1999: Dr. Ponikau at Mayo Clinic documents that fungal sinusitis produces chronic rhinosinusitis and allergy. Treatment with anti-fungal nasal spray leads to remission of allergy and chronic sinusitis. (Ponikau JU, Sherris DA, Kern EB, Homburger HA, Frigas E, Gaffey TA, Roberts GD. The diagnosis and incidence of allergic fungal sinusitis.Mayo Clin Proc. 1999 Sep;74(9):877-84.; Ponikau JU, Sherris DA, Kephart GM, Adolphson C, Kita H. The role of ubiquitous airborne fungi in chronic rhinosinusitis. Clin Rev Allergy Immunol. 2006 Jun;30(3):187-94).

2000: Chlamydia pneumoniae and Mycoplasma pneumoniae implicated as sources of chronic bronchitis and asthma. Antibiotic treatment improves pulmonary function. Daian CM, Wolff AH, Bielory L. The role of atypical organisms in asthma. Allergy Asthma Proc. 2000 Mar-Apr;21(2):107-11; Beuther DA, Martin RJ. Antibiotics in asthma. Curr Allergy Asthma Rep. 2004 Mar;4(2):132-8.).
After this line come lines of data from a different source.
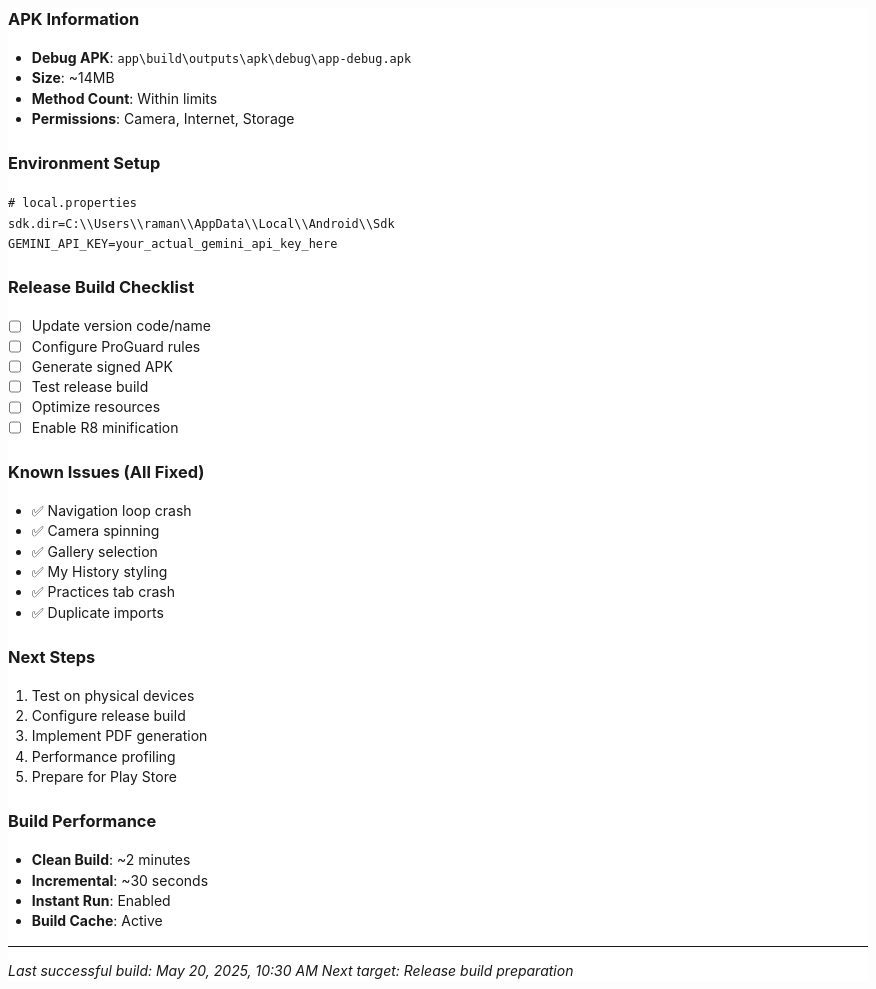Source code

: ### APK Information
- **Debug APK**: `app\build\outputs\apk\debug\app-debug.apk`
- **Size**: ~14MB
- **Method Count**: Within limits
- **Permissions**: Camera, Internet, Storage

### Environment Setup
```properties
# local.properties
sdk.dir=C:\\Users\\raman\\AppData\\Local\\Android\\Sdk
GEMINI_API_KEY=your_actual_gemini_api_key_here
```

### Release Build Checklist
- [ ] Update version code/name
- [ ] Configure ProGuard rules
- [ ] Generate signed APK
- [ ] Test release build
- [ ] Optimize resources
- [ ] Enable R8 minification

### Known Issues (All Fixed)
- ✅ Navigation loop crash
- ✅ Camera spinning
- ✅ Gallery selection
- ✅ My History styling
- ✅ Practices tab crash
- ✅ Duplicate imports

### Next Steps
1. Test on physical devices
2. Configure release build
3. Implement PDF generation
4. Performance profiling
5. Prepare for Play Store

### Build Performance
- **Clean Build**: ~2 minutes
- **Incremental**: ~30 seconds
- **Instant Run**: Enabled
- **Build Cache**: Active

---
*Last successful build: May 20, 2025, 10:30 AM*
*Next target: Release build preparation*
2002: Although this study is not specifically a study of CFS or FM, Toffel & Christensen report EBV infection of B-cells can lead to low production of IgG, and this may be associated with chronic sinusitis. They report monthly shots of gammaglobulin can be very helpful for those with low gammaglobulin levels and chronic sinusitis. (Toffel PH, Christensen J. Epstein-Barr virus-mild acquired immune deficiency syndrome (EBV-MAIDS) in postsurgical sinusitis. Am J Rhinol. 2002 Nov-Dec;16(6):291-5.)